When someone calls something "natural", you have to figure out in what context they are speaking. And this is where "canonical" comes in. When we call something "canonical" when there is a familiar (and obvious) context where it is natural, but we are (usually) working in a broader context where it is not natural. For example, the canonical basis of $\Bbb R^n$ is natural when discussing matrices and column spaces - so natural we don't even mention it, even though it underlies practically everything we do. But if we are considering $\Bbb R^n$ as an example of a vector space, then it is not natural, but is defined by non-vector-space properties of $\Bbb R^n$. So we use "canonical" to describe it instead.
Great question. Canonical is more a term of art than a word with a strict mathematical definition. It's sometimes used as a synonym for “natural” or “obvious,” although natural is yet another idiom and obvious is in the eye of the beholder. You might think of it as meaning independent of any choices.
It sounds like you're in an abstract algebra class now, but hopefully this linear algebra example will make sense. Let $V$ be a vector space over $\mathbb{R}$ of dimension $n$. By choosing a basis $(v_1,\dots,v_n)$, $V$ is isomorphic to $\mathbb{R}^n$. What is the isomorphism? It takes $v\in V$, decomposes it into $\alpha_1 v_1 + \dots + \alpha_n v_n$, and assigns to $v$ the $n$-tuple $(\alpha_1,\dots,\alpha_n)$.
Through the isomorphism to $\mathbb{R}^n$, all vector spaces of the same dimension are isomorphic to each other, but not for any good reason, and not in any natural way. The isomorphism depends on the choice of basis.
Let $V^*$ be the dual space to $V$, that is, the vector space of linear functions $V \to \mathbb{R}$. Once you choose a basis of $(v_1,\dots,v_n)$, you can form a dual basis $(\lambda_1,\dots,\lambda_n)$ of $V^*$, such that $\lambda_i(v_j) = \delta_{ij}$. So $V$ and $V^*$ are isomorphic, but not canonically so.

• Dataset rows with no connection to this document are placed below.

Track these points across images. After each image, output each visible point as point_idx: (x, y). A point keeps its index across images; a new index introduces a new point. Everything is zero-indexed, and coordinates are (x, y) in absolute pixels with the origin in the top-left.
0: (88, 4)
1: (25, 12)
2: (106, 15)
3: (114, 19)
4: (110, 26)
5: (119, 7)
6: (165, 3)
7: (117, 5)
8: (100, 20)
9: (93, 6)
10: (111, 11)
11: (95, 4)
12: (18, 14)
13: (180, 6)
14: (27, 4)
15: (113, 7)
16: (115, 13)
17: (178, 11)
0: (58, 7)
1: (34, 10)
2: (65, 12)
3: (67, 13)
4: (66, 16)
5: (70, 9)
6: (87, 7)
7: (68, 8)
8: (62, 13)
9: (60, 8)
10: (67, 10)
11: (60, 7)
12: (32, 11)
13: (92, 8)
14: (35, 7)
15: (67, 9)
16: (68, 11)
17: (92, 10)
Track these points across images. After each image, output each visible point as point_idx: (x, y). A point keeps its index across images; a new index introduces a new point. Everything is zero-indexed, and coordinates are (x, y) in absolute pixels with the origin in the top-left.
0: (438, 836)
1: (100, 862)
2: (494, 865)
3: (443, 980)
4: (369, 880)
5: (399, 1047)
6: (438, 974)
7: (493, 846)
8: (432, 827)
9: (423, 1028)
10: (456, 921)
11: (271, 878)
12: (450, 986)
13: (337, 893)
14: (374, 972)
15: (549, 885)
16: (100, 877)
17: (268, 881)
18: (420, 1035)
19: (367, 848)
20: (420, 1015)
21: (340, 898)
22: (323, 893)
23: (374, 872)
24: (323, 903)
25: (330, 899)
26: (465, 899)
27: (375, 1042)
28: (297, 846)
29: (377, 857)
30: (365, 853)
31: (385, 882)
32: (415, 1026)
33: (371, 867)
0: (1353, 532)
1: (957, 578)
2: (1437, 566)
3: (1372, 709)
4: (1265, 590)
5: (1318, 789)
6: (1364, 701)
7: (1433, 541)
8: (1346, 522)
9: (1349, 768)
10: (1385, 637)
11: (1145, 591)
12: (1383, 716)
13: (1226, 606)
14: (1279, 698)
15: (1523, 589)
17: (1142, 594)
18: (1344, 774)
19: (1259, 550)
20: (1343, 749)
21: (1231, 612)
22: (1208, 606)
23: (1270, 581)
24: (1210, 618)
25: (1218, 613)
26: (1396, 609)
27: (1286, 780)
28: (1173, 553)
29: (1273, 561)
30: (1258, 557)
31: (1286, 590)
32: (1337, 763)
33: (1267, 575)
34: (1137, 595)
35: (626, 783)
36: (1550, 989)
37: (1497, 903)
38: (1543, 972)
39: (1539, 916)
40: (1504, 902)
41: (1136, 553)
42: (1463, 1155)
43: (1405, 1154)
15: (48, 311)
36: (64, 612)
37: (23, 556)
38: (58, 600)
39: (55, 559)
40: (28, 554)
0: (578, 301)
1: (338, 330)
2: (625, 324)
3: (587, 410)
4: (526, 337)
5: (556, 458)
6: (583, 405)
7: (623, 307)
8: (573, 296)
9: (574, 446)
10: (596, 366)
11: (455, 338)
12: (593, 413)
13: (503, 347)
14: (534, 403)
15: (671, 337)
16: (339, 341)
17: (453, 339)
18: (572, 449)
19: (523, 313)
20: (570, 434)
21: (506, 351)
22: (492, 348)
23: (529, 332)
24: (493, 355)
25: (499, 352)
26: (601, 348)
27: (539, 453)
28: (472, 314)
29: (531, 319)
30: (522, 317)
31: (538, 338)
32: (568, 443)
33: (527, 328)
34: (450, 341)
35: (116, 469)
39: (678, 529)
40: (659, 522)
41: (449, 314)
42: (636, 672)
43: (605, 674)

Now let $V^{**}$ be the dual space of $V^*$. Elements of $V^{**}$ are linear functions from $V^*$ to $\mathbb{R}$. One way to create such a map is to select $v \in V$ and send $\lambda \in V^*$ to $\lambda(v)$. This association extends to a linear map $$ f \colon V \to V^{**},\ f(v)(\lambda) = \lambda(v) $$ By a dimension count, this map has to be an isomorphism. And, we didn't have to choose a basis to create it. For this reason, we say that $V$ and $V^{**}$ are canonically isomorphic.